Data excerpts:

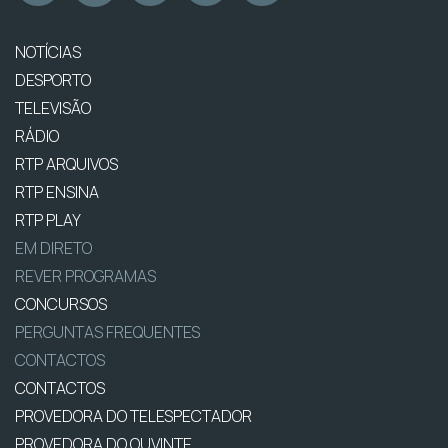
NOTÍCIAS
DESPORTO
TELEVISÃO
RÁDIO
RTP ARQUIVOS
RTP ENSINA
RTP PLAY
EM DIRETO
REVER PROGRAMAS
CONCURSOS
PERGUNTAS FREQUENTES
CONTACTOS
CONTACTOS
PROVEDORA DO TELESPECTADOR
PROVEDORA DO OUVINTE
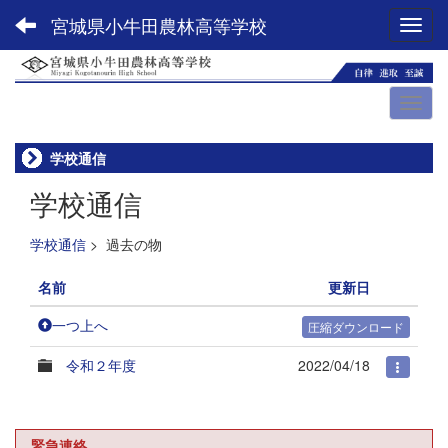
宮城県小牛田農林高等学校
Toggl
学校通信
学校通信
学校通信
>
過去の物
名前
更新日
一つ上へ
圧縮ダウンロード
令和２年度
2022/04/18
緊急連絡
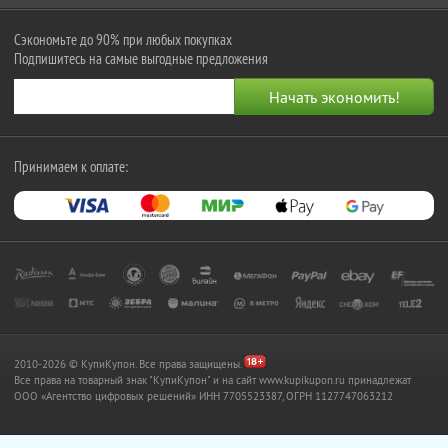
Сэкономьте до 90% при любых покупках
Подпишитесь на самые выгодные предложения
Принимаем к оплате:
2010-2026 © КупиКупон. Все права защищены.
Все права на товарный знак "КупиКупон" и на сайт www.kupikupon.ru принадлежат
OOO «Агентство цифровых решений» ИНН 7705523387, ОГРН 1127747063212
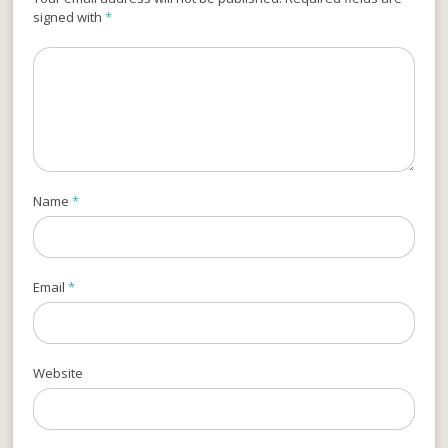
signed with
*
Name
*
Email
*
Website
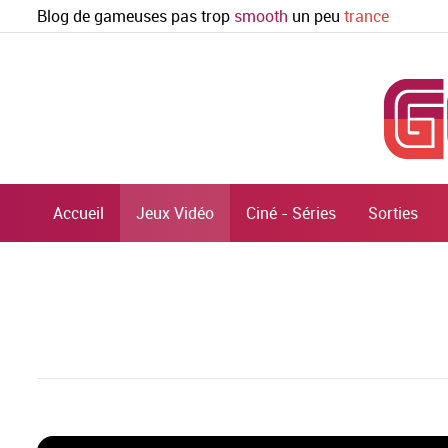
Blog de gameuses pas trop
smooth
un peu
trance
Accueil
Jeux Vidéo
Ciné - Séries
Sorties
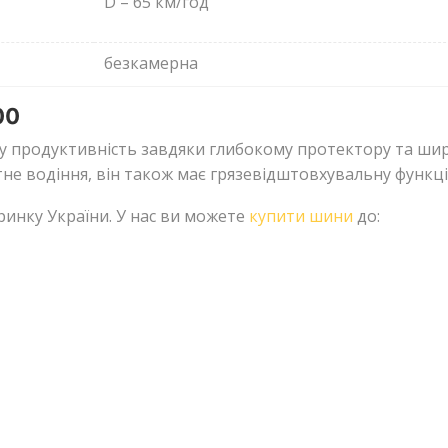
D – 65 км/год
безкамерна
00
у продуктивність завдяки глибокому протектору та широ
ртне водіння, він також має грязевідштовхувальну функ
ринку України. У нас ви можете
купити шини
до:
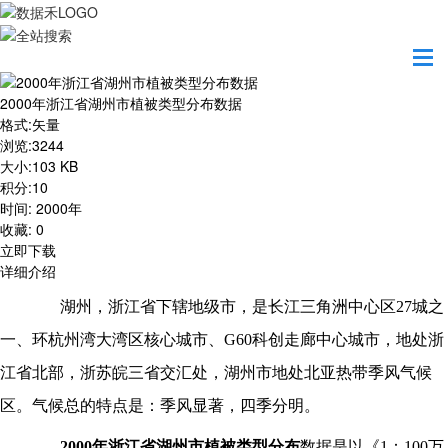
首页
资源共享
2000年浙江省湖州市植被类型分布数据
2000年浙江省湖州市植被类型分布数据
格式
:
矢量
浏览
:
3244
大小
:
103 KB
积分
:
10
时间
:
2000年
收藏
:
0
立即下载
详细介绍
湖州，浙江省下辖地级市，是长江三角洲中心区
27城之
一、环杭州湾大湾区核心城市、G60科创走廊中心城市，地处浙
江省北部，浙苏皖三省交汇处，湖州市地处北亚热带季风气候
区。气候总的特点是：季风显著，四季分明。
2000年浙江省湖州市
植被类型分布
数据是以《
1：100万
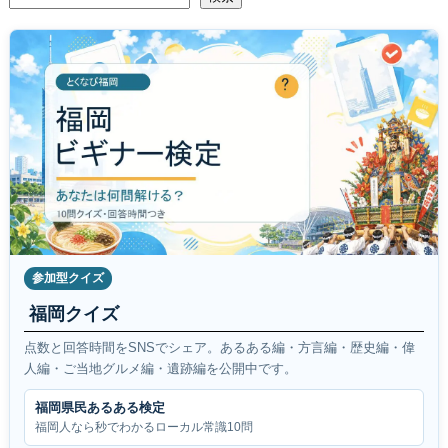
参加型クイズ
福岡クイズ
点数と回答時間をSNSでシェア。あるある編・方言編・歴史編・偉
人編・ご当地グルメ編・遺跡編を公開中です。
福岡県民あるある検定
福岡人なら秒でわかるローカル常識10問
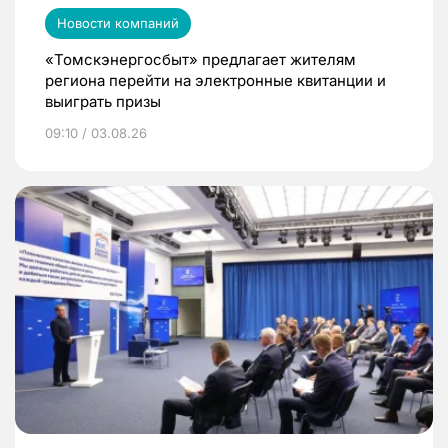
Новости компаний
«Томскэнергосбыт» предлагает жителям
региона перейти на электронные квитанции и
выиграть призы
09:10 / 03.08.26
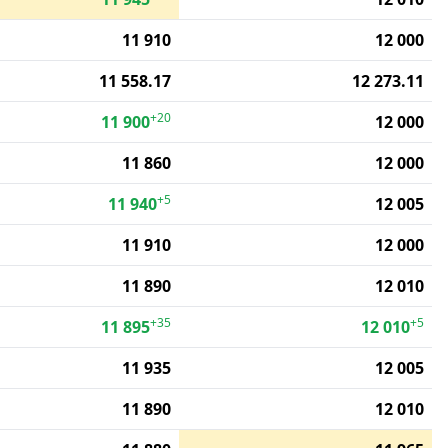
11 910
12 000
11 558.17
12 273.11
+20
11 900
12 000
11 860
12 000
+5
11 940
12 005
11 910
12 000
11 890
12 010
+35
+5
11 895
12 010
11 935
12 005
11 890
12 010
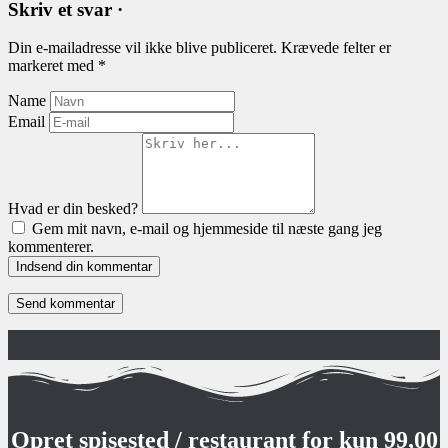
Skriv et svar ·
Din e-mailadresse vil ikke blive publiceret.
Krævede felter er
markeret med
*
Name
Email
Hvad er din besked?
Gem mit navn, e-mail og hjemmeside til næste gang jeg
kommenterer.
Indsend din kommentar
Opret spisested / restaurant for
kun 99,00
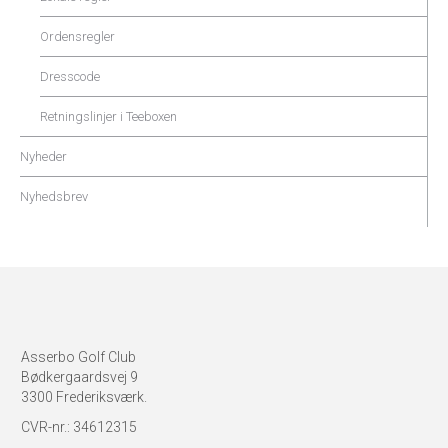
Ordensregler
Dresscode
Retningslinjer i Teeboxen
Nyheder
Nyhedsbrev
Asserbo Golf Club
Bødkergaardsvej 9
3300 Frederiksværk.
CVR-nr.: 34612315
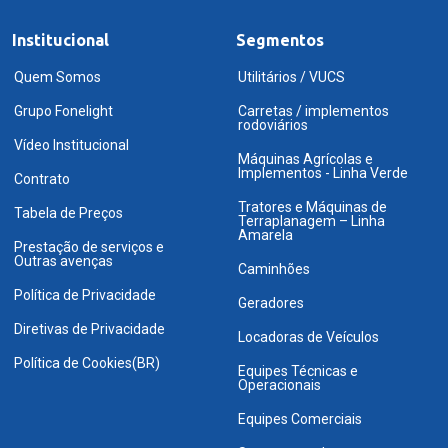
Institucional
Segmentos
Quem Somos
Utilitários / VUCS
Grupo Fonelight
Carretas / implementos
rodoviários
Vídeo Institucional
Máquinas Agrícolas e
Implementos - Linha Verde
Contrato
Tratores e Máquinas de
Tabela de Preços
Terraplanagem – Linha
Amarela
Prestação de serviços e
Outras avenças
Caminhões
Política de Privacidade
Geradores
Diretivas de Privacidade
Locadoras de Veículos
Política de Cookies(BR)
Equipes Técnicas e
Operacionais
Equipes Comerciais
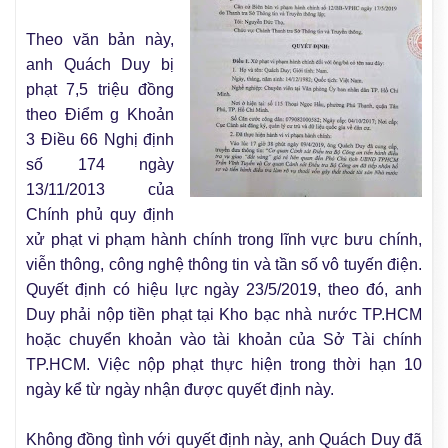
Theo văn bản này,
anh Quách Duy bị
phạt 7,5 triệu đồng
theo Điểm g Khoản
3 Điều 66 Nghị định
số 174 ngày
13/11/2013 của
Chính phủ quy định
xử phạt vi phạm hành chính trong lĩnh vực bưu chính,
viễn thông, công nghệ thông tin và tần số vô tuyến điện.
Quyết định có hiệu lực ngày 23/5/2019, theo đó, anh
Duy phải nộp tiền phạt tại Kho bạc nhà nước TP.HCM
hoặc chuyển khoản vào tài khoản của Sở Tài chính
TP.HCM. Việc nộp phạt thực hiện trong thời hạn 10
ngày kể từ ngày nhận được quyết định này.
Không đồng tình với quyết định này, anh Quách Duy đã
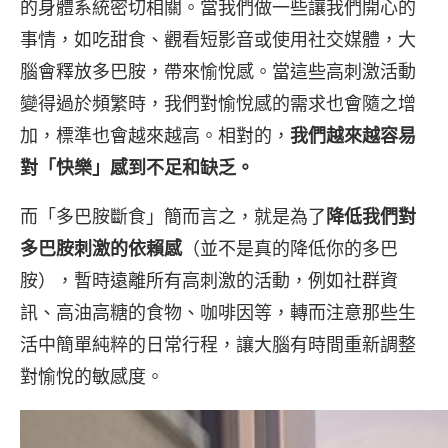
的身體系統密切相關。當我們做一些讓我們開心的
事情，如吃甜食、觀看短影音或使用社交媒體，大
腦會釋放多巴胺，帶來愉悅感。當這些高刺激活動
變得過於頻繁時，我們對愉悅感的需求也會隨之增
加，標準也會越來越高。相對的，
我們越來越容易
對「快樂」感到不足和缺乏。
而「多巴胺斷食」簡而言之，就是為了
降低我們對
多巴胺刺激的依賴感
（並不是真的降低你的多巴
胺），暫時遠離所有高刺激的活動，例如社群資
訊、高油高糖的食物、咖啡因等，轉而注意那些生
活中簡單純粹的日常行程，讓大腦有時間重新調整
對愉悅的敏感度。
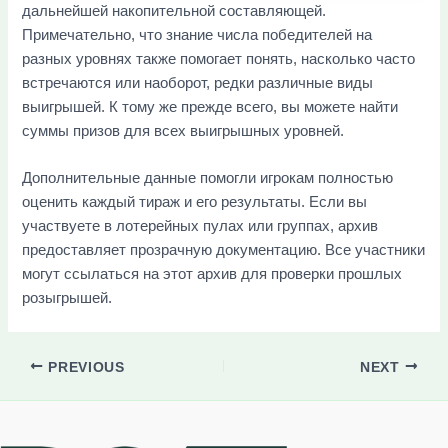
дальнейшей накопительной составляющей.
Примечательно, что знание числа победителей на
разных уровнях также помогает понять, насколько часто
встречаются или наоборот, редки различные виды
выигрышей. К тому же прежде всего, вы можете найти
суммы призов для всех выигрышных уровней.
Дополнительные данные помогли игрокам полностью
оценить каждый тираж и его результаты. Если вы
участвуете в лотерейных пулах или группах, архив
предоставляет прозрачную документацию. Все участники
могут ссылаться на этот архив для проверки прошлых
розыгрышей.
PREVIOUS
NEXT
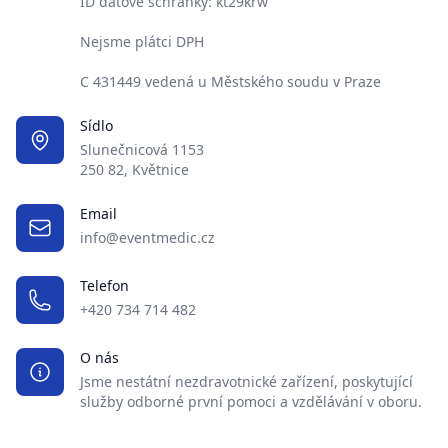
ID datové schránky: kt29krw
Nejsme plátci DPH
C 431449 vedená u Městského soudu v Praze
Sídlo
Slunečnicová 1153
250 82, Květnice
Email
info@eventmedic.cz
Telefon
+420 734 714 482
O nás
Jsme nestátní nezdravotnické zařízení, poskytující
služby odborné první pomoci a vzdělávání v oboru.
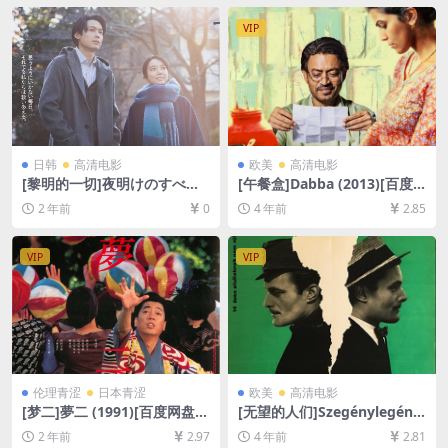
2GB][中英字幕]
VIP
日韩
高清电影
欧美
高清电影
[黎明的一切]夜明けのすべて
[午餐盒]Dabba (2013)[百度
(2024)[百度网盘+夸克网盘10
网盘+迅雷云盘资源1080P超
2 年前
0
4 年前
2.85
80P超清未删减资源][网盘在
清未删减][MP4/6.2GB][中文
线播放/下载][MP4/7.7GB][中
字幕]
文字幕]
VIP
VIP
伦理青涩
日本青涩
欧美
高清电影
[梦二]夢二 (1991)[百度网盘
[无望的人们]Szegénylegény
+夸克网盘1080P超清未删减
ek (1966)[百度网盘+迅雷云盘
2 年前
2.97
4 年前
2.81
资源][网盘在线播放/下载][MP
资源1080P超清未删减][MP4/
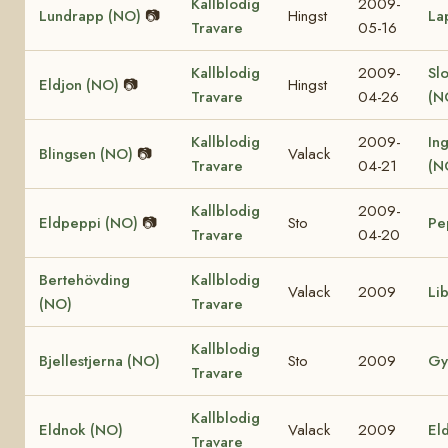
Kallblodig
2009-
Lundrapp (NO)
📷
Hingst
La
Travare
05-16
Kallblodig
2009-
Sl
Eldjon (NO)
📷
Hingst
Travare
04-26
(N
Kallblodig
2009-
In
Blingsen (NO)
📷
Valack
Travare
04-21
(N
Kallblodig
2009-
Eldpeppi (NO)
📷
Sto
Pe
Travare
04-20
Bertehövding
Kallblodig
Valack
2009
Li
(NO)
Travare
Kallblodig
Bjellestjerna (NO)
Sto
2009
Gy
Travare
Kallblodig
Eldnok (NO)
Valack
2009
Eld
Travare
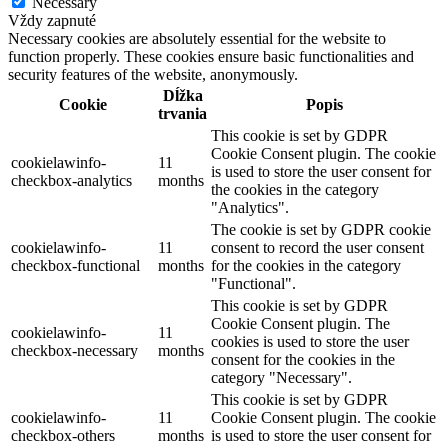
Necessary
Vždy zapnuté
Necessary cookies are absolutely essential for the website to
function properly. These cookies ensure basic functionalities and
security features of the website, anonymously.
Dĺžka
Cookie
Popis
trvania
This cookie is set by GDPR
Cookie Consent plugin. The cookie
cookielawinfo-
11
is used to store the user consent for
checkbox-analytics
months
the cookies in the category
"Analytics".
The cookie is set by GDPR cookie
cookielawinfo-
11
consent to record the user consent
checkbox-functional
months
for the cookies in the category
"Functional".
This cookie is set by GDPR
Cookie Consent plugin. The
cookielawinfo-
11
cookies is used to store the user
checkbox-necessary
months
consent for the cookies in the
category "Necessary".
This cookie is set by GDPR
cookielawinfo-
11
Cookie Consent plugin. The cookie
checkbox-others
months
is used to store the user consent for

▸ What is being asked
For each line in the entries that contains the string "Política", make a copy.

▸ Answer to the exercise
Política de Privacidade
Política de Cookies(BR)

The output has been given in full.